Tom Ford, che qui produce, scrive e dirige, dimostra di poter essere un regista di grandissimo talento, eppure rimane un’incognita ben più grande di quelle che vorrebbe aleggiassero nella sua pellicola: perché si ostini a firmare lo script, quando con la collaborazione di qualche bravo sceneggiatore potrebbe veramente lasciare il segno.
In conclusione Nocturnal Animals è un lavoro di grande impatto che di certo incontrerà il gusto di molti, ma all’uscita dalla sala – a detta di chi scrive – rimane un’occasione sprecata.
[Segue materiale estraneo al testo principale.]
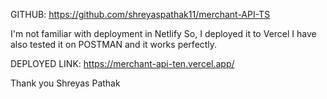 GITHUB: https://github.com/shreyaspathak11/merchant-API-TS

I'm not familiar with deployment in Netlify 
So, I deployed it to Vercel
I have also tested it on POSTMAN and it works perfectly.

DEPLOYED LINK: https://merchant-api-ten.vercel.app/

Thank you
Shreyas Pathak
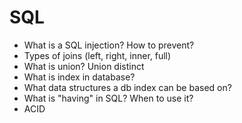 # SQL
- What is a SQL injection? How to prevent?
- Types of joins (left, right, inner, full)
- What is union? Union distinct
- What is index in database?
- What data structures a db index can be based on?
- What is "having" in SQL? When to use it?
- ACID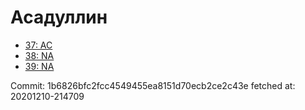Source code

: # Асадуллин
- [37: AC](37.md)
- [38: NA](38.md)
- [39: NA](39.md)

Commit: 1b6826bfc2fcc4549455ea8151d70ecb2ce2c43e
 fetched at: 20201210-214709
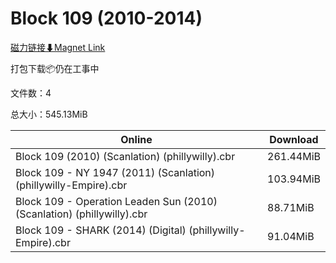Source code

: # Block 109 (2010-2014)

[磁力链接⬇Magnet Link](magnet:?xt=urn:btih:90db1a9ee97d08cc1e88bd855a214f63656eadbb&dn=Block%20109%20%282010-2014%29)

打包下载📦仍在工事中

文件数：4

总大小：545.13MiB

Online | Download
--- | ---
Block 109 (2010) (Scanlation) (phillywilly).cbr | 261.44MiB
Block 109 - NY 1947 (2011) (Scanlation) (phillywilly-Empire).cbr | 103.94MiB
Block 109 - Operation Leaden Sun (2010) (Scanlation) (phillywilly).cbr | 88.71MiB
Block 109 - SHARK (2014) (Digital) (phillywilly-Empire).cbr | 91.04MiB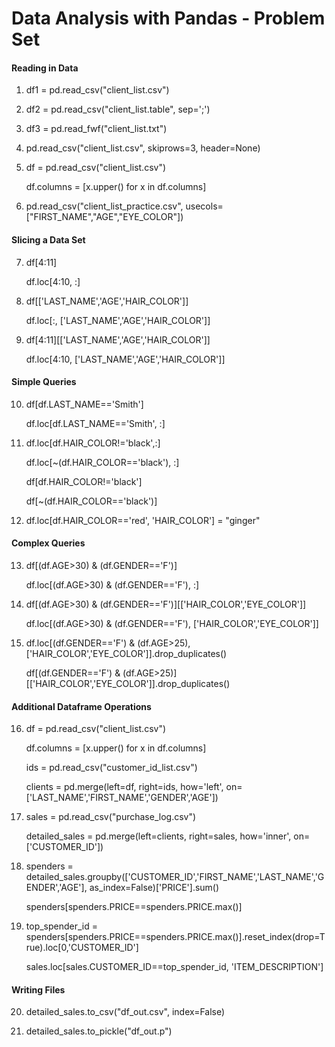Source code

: # Data Analysis with Pandas - Problem Set


#### Reading in Data

1. df1 = pd.read_csv("client_list.csv")

2. df2 = pd.read_csv("client_list.table", sep=';')

3. df3 = pd.read_fwf("client_list.txt")

4. pd.read_csv("client_list.csv", skiprows=3, header=None)

5. df = pd.read_csv("client_list.csv")

   df.columns = [x.upper() for x in df.columns]
   
6. pd.read_csv("client_list_practice.csv", usecols=["FIRST_NAME","AGE","EYE_COLOR"])


#### Slicing a Data Set

7. df[4:11]

   df.loc[4:10, :]

8. df[['LAST_NAME','AGE','HAIR_COLOR']]

   df.loc[:, ['LAST_NAME','AGE','HAIR_COLOR']]

9. df[4:11][['LAST_NAME','AGE','HAIR_COLOR']]

   df.loc[4:10, ['LAST_NAME','AGE','HAIR_COLOR']]


#### Simple Queries

10. df[df.LAST_NAME=='Smith']

    df.loc[df.LAST_NAME=='Smith', :]

11. df.loc[df.HAIR_COLOR!='black',:]

    df.loc[~(df.HAIR_COLOR=='black'), :]

    df[df.HAIR_COLOR!='black']
    
    df[~(df.HAIR_COLOR=='black')]

12. df.loc[df.HAIR_COLOR=='red', 'HAIR_COLOR'] = "ginger"


#### Complex Queries

13. df[(df.AGE>30) & (df.GENDER=='F')]

    df.loc[(df.AGE>30) & (df.GENDER=='F'), :]

14. df[(df.AGE>30) & (df.GENDER=='F')][['HAIR_COLOR','EYE_COLOR']]

    df.loc[(df.AGE>30) & (df.GENDER=='F'), ['HAIR_COLOR','EYE_COLOR']]

15. df.loc[(df.GENDER=='F') & (df.AGE>25), ['HAIR_COLOR','EYE_COLOR']].drop_duplicates()

    df[(df.GENDER=='F') & (df.AGE>25)][['HAIR_COLOR','EYE_COLOR']].drop_duplicates()


#### Additional Dataframe Operations

16. df = pd.read_csv("client_list.csv")

    df.columns = [x.upper() for x in df.columns]
   
    ids = pd.read_csv("customer_id_list.csv")
    
    clients = pd.merge(left=df, right=ids, how='left', on=['LAST_NAME','FIRST_NAME','GENDER','AGE'])

17. sales = pd.read_csv("purchase_log.csv")

    detailed_sales = pd.merge(left=clients, right=sales, how='inner', on=['CUSTOMER_ID'])

18. spenders = detailed_sales.groupby(['CUSTOMER_ID','FIRST_NAME','LAST_NAME','GENDER','AGE'], as_index=False)['PRICE'].sum()

    spenders[spenders.PRICE==spenders.PRICE.max()]

19. top_spender_id = spenders[spenders.PRICE==spenders.PRICE.max()].reset_index(drop=True).loc[0,'CUSTOMER_ID']

    sales.loc[sales.CUSTOMER_ID==top_spender_id, 'ITEM_DESCRIPTION']

#### Writing Files

20. detailed_sales.to_csv("df_out.csv", index=False)

21. detailed_sales.to_pickle("df_out.p")
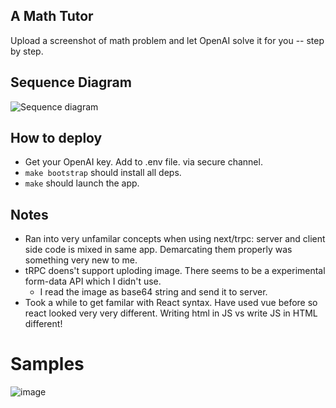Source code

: ## A Math Tutor

Upload a screenshot of math problem and let OpenAI solve it for you -- step by
step. 

## Sequence Diagram

![Sequence diagram](https://kroki.subcom.tech/plantuml/svg/eNqFkMFOwzAMhu95Cr8A44I49ICGJiGVA6267cZhprFo1jaObFfl8Uk2xMSJQyLF___b_rJVQ7FlnpyOIYKwkku5EvqQMBoclcS5csPd0-VVwW4K_QjtwMbAAoYjgfZCFDXXbua6gmOaGP0ftS7aoWt3FewpevhApccHoNizJ_8eIcz4SZB7nxKrbWwxlpMriZJsEsXn-t9sE7OtraGcNdgASXhO5q7x2wod2SKZmzRxVAJUeN03b7_jCsQLy4rirya9tM8UPyTF0OVdMvOMMnpe4_2MNpzxyzm3zUr-3G-VSHai)

## How to deploy

- Get your OpenAI key.  Add to .env file.
  via secure channel.
- `make bootstrap` should install all deps.
- `make` should launch the app.

## Notes

- Ran into very unfamilar concepts when using next/trpc: server and client side code is mixed in
  same app. Demarcating them properly was something very new to me.
- tRPC doens't support uploding image. There seems to be a experimental form-data API which I didn't
  use.
  - I read the image as base64 string and send it to server.
- Took a while to get familar with React syntax. Have used vue before so react looked very very
  different. Writing html in JS vs write JS in HTML different!

# Samples

![image](https://github.com/user-attachments/assets/f742c5e3-96e8-4121-8625-f13382bd40c2)
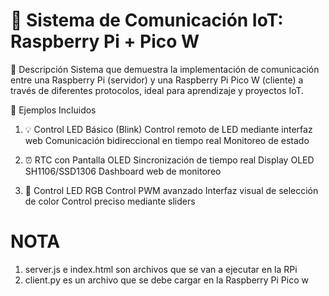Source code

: # 🌟 Sistema de Comunicación IoT: Raspberry Pi + Pico W

📝 Descripción
Sistema que demuestra la implementación de comunicación entre una Raspberry Pi (servidor) y una Raspberry Pi Pico W (cliente) a través de diferentes protocolos, ideal para aprendizaje y proyectos IoT.

🚀 Ejemplos Incluidos
1. 💡 Control LED Básico (Blink)
Control remoto de LED mediante interfaz web
Comunicación bidireccional en tiempo real
Monitoreo de estado

2. ⏰ RTC con Pantalla OLED
Sincronización de tiempo real
Display OLED SH1106/SSD1306
Dashboard web de monitoreo

3. 🌈 Control LED RGB
Control PWM avanzado
Interfaz visual de selección de color
Control preciso mediante sliders



# NOTA
1. server.js e index.html son archivos que se van a ejecutar en la RPi
2. client.py es un archivo que se debe cargar en la Raspberry Pi Pico w
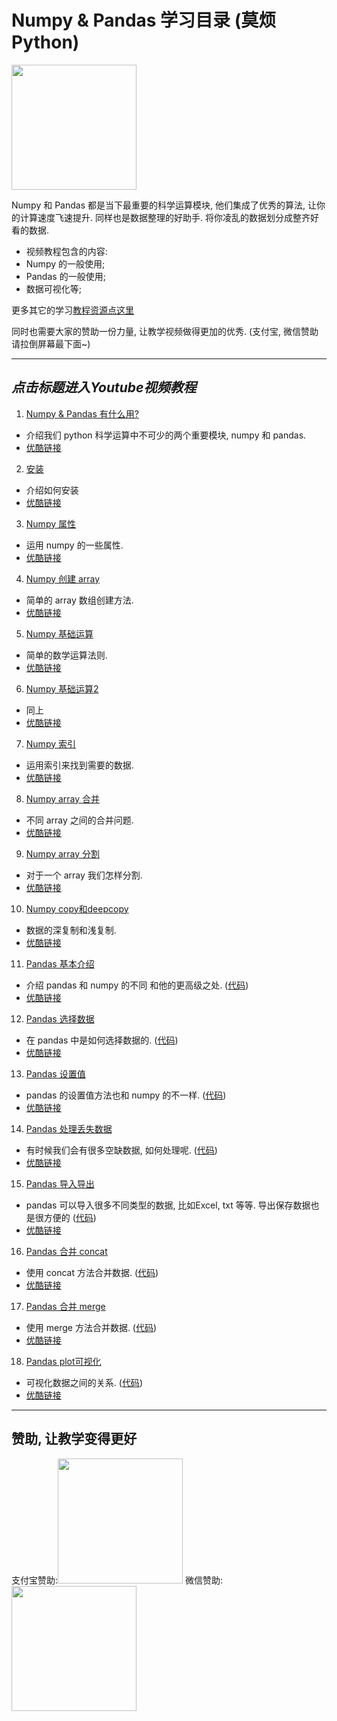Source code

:
# Numpy & Pandas 学习目录 (莫烦Python)
<img src='https://github.com/MorvanZhou/tutorials/blob/gh-pages/numpy&pandas/cover%20page.jpg?raw=true' height=200>


Numpy 和 Pandas 都是当下最重要的科学运算模块, 他们集成了优秀的算法, 让你的计算速度飞速提升. 同样也是数据整理的好助手. 将你凌乱的数据划分成整齐好看的数据.

* 视频教程包含的内容:
 * Numpy 的一般使用;
 * Pandas 的一般使用;
 * 数据可视化等;
 
更多其它的学习[教程资源点这里](http://morvanzhou.github.io/tutorials/)

同时也需要大家的赞助一份力量, 让教学视频做得更加的优秀. (支付宝, 微信赞助请拉倒屏幕最下面~)

---
## *点击标题进入Youtube视频教程*

1. [Numpy & Pandas 有什么用?](https://www.youtube.com/watch?v=To3YL92HZyc&list=PLXO45tsB95cKKyC45gatc8wEc3Ue7BlI4&index=1)
  * 介绍我们 python 科学运算中不可少的两个重要模块, numpy 和 pandas.
  * [优酷链接](http://v.youku.com/v_show/id_XMTU4NjM3MTc4MA==.html?f=27329155&o=1)


2. [安装](https://www.youtube.com/watch?v=JauGYB-Bzuw&list=PLXO45tsB95cKKyC45gatc8wEc3Ue7BlI4&index=2)
  * 介绍如何安装
  * [优酷链接](http://v.youku.com/v_show/id_XMTU4NjM5NzgyNA==.html?f=27329155&o=1)


3. [Numpy 属性](https://www.youtube.com/watch?v=mf7ktBLwaJs&list=PLXO45tsB95cKKyC45gatc8wEc3Ue7BlI4&index=3)
  * 运用 numpy 的一些属性.
  * [优酷链接](http://v.youku.com/v_show/id_XMTU4NjU0MzE4NA==.html?f=27329155&o=1)


4. [Numpy 创建 array](https://www.youtube.com/watch?v=2TkMujKoDPI&list=PLXO45tsB95cKKyC45gatc8wEc3Ue7BlI4&index=4)
  * 简单的 array 数组创建方法.
  * [优酷链接](http://v.youku.com/v_show/id_XMTU4NzUzNDE0MA==.html?f=27329155&o=1)


5. [Numpy 基础运算](https://www.youtube.com/watch?v=4QgQaNtuZLA&list=PLXO45tsB95cKKyC45gatc8wEc3Ue7BlI4&index=5)
  * 简单的数学运算法则.
  * [优酷链接](http://v.youku.com/v_show/id_XMTU4ODI0OTQ1Ng==.html?f=27329155&o=1)


6. [Numpy 基础运算2](https://www.youtube.com/watch?v=T9es_lniLl0&list=PLXO45tsB95cKKyC45gatc8wEc3Ue7BlI4&index=6)
  * 同上
  * [优酷链接](http://v.youku.com/v_show/id_XMTU4ODY1NDQwNA==.html?f=27329155&o=1)


7. [Numpy 索引](https://www.youtube.com/watch?v=82Tva71Lm1E&list=PLXO45tsB95cKKyC45gatc8wEc3Ue7BlI4&index=7)
  * 运用索引来找到需要的数据.
  * [优酷链接](http://v.youku.com/v_show/id_XMTU4ODY3NTE2OA==.html?f=27329155&o=1)


8. [Numpy array 合并](https://www.youtube.com/watch?v=ttSUtDTjDyI&list=PLXO45tsB95cKKyC45gatc8wEc3Ue7BlI4&index=8)
  * 不同 array 之间的合并问题.
  * [优酷链接](http://v.youku.com/v_show/id_XMTU4ODcwNjI1Ng==.html?f=27329155&o=1)


9. [Numpy array 分割](https://www.youtube.com/watch?v=o1j-biEc1Pc&list=PLXO45tsB95cKKyC45gatc8wEc3Ue7BlI4&index=9)
  * 对于一个 array 我们怎样分割.
  * [优酷链接](http://v.youku.com/v_show/id_XMTU4ODcyODMwMA==.html?f=27329155&o=1)


10. [Numpy copy和deepcopy](https://www.youtube.com/watch?v=lXmiDyktnCA&list=PLXO45tsB95cKKyC45gatc8wEc3Ue7BlI4&index=10)
  * 数据的深复制和浅复制.
  * [优酷链接](http://v.youku.com/v_show/id_XMTU4ODc2ODUwOA==.html?f=27329155&o=1)


11. [Pandas 基本介绍](https://www.youtube.com/watch?v=R6oAP8A2lNQ&list=PLXO45tsB95cKKyC45gatc8wEc3Ue7BlI4&index=11)
  * 介绍 pandas 和 numpy 的不同 和他的更高级之处. ([代码](https://github.com/MorvanZhou/tutorials/blob/master/numpy%26pandas/11_pandas_intro.py))
  * [优酷链接](http://v.youku.com/v_show/id_XMTYyOTg1MzE2OA==.html?f=27329155&o=1)


12. [Pandas 选择数据](https://www.youtube.com/watch?v=BRps4z_EJO0&list=PLXO45tsB95cKKyC45gatc8wEc3Ue7BlI4&index=12)
  * 在 pandas 中是如何选择数据的. ([代码](https://github.com/MorvanZhou/tutorials/blob/master/numpy%26pandas/12_selection.py))
  * [优酷链接](http://v.youku.com/v_show/id_XMTYzMDE5ODc2OA==.html?f=27329155&o=1)


13. [Pandas 设置值](https://www.youtube.com/watch?v=HuGMmE97LnY&list=PLXO45tsB95cKKyC45gatc8wEc3Ue7BlI4&index=13)
  *  pandas 的设置值方法也和 numpy 的不一样. ([代码](https://github.com/MorvanZhou/tutorials/blob/master/numpy%26pandas/13_set_value.py))
  * [优酷链接](http://v.youku.com/v_show/id_XMTYzMDIzODI4OA==.html?f=27329155&o=1)


14. [Pandas 处理丢失数据](https://www.youtube.com/watch?v=H9jqCR4z7Pw&list=PLXO45tsB95cKKyC45gatc8wEc3Ue7BlI4&index=14)
  * 有时候我们会有很多空缺数据, 如何处理呢. ([代码](https://github.com/MorvanZhou/tutorials/blob/master/numpy%26pandas/14_nan.py))
  * [优酷链接](http://v.youku.com/v_show/id_XMTYzMTUxNzgwOA==.html?f=27329155&o=1)


15. [Pandas 导入导出](https://www.youtube.com/watch?v=Vb2aR_t957E&list=PLXO45tsB95cKKyC45gatc8wEc3Ue7BlI4&index=15)
  * pandas 可以导入很多不同类型的数据, 比如Excel, txt 等等. 导出保存数据也是很方便的 ([代码](https://github.com/MorvanZhou/tutorials/tree/master/numpy%26pandas/15_read_to))
  * [优酷链接](http://v.youku.com/v_show/id_XMTYzODIxMTg3Mg==.html?f=27329155&o=1)


16. [Pandas 合并 concat](https://www.youtube.com/watch?v=DcyFh2m3g6c&list=PLXO45tsB95cKKyC45gatc8wEc3Ue7BlI4&index=16)
  * 使用 concat 方法合并数据. ([代码](https://github.com/MorvanZhou/tutorials/blob/master/numpy%26pandas/16_concat.py))
  * [优酷链接](http://v.youku.com/v_show/id_XMTYzODQ4MzY0OA==.html?f=27329155&o=1)


17. [Pandas 合并 merge](https://www.youtube.com/watch?v=Y2xmMG_jXnc&list=PLXO45tsB95cKKyC45gatc8wEc3Ue7BlI4&index=17)
  * 使用 merge 方法合并数据. ([代码](https://github.com/MorvanZhou/tutorials/blob/master/numpy%26pandas/17_merge.py))
  * [优酷链接](http://v.youku.com/v_show/id_XMTY0NDUzMDYzMg==.html?f=27329155&o=1)


18. [Pandas plot可视化](https://www.youtube.com/watch?v=SCMLObsel5I&list=PLXO45tsB95cKKyC45gatc8wEc3Ue7BlI4&index=18)
  * 可视化数据之间的关系. ([代码](https://github.com/MorvanZhou/tutorials/blob/master/numpy%26pandas/18_plot.py))
  * [优酷链接](http://v.youku.com/v_show/id_XMTY0NDcxODQ4NA==.html?f=27329155&o=1)


---

## 赞助, 让教学变得更好
支付宝赞助:<img src='https://github.com/MorvanZhou/tutorials/blob/gh-pages/Donation/zhifubao.jpeg?raw=true' height='200'>    微信赞助:<img src='https://github.com/MorvanZhou/tutorials/blob/gh-pages/Donation/WechatIMG1.png?raw=true' height='200'>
Una confezione di grandissimo livello formale per la più banale delle delusioni amorose.
Per fortuna Michael Shannon offre una performance caricaturale, grottesca e straordinaria.
Venezia 73: la recensione in anteprima di Nocturnal Animals (NO SPOILER)
Tom Ford confeziona un racconto esteticamente impeccabile con grande convinzione, ma la sceneggiatura lascia più di un dubbio.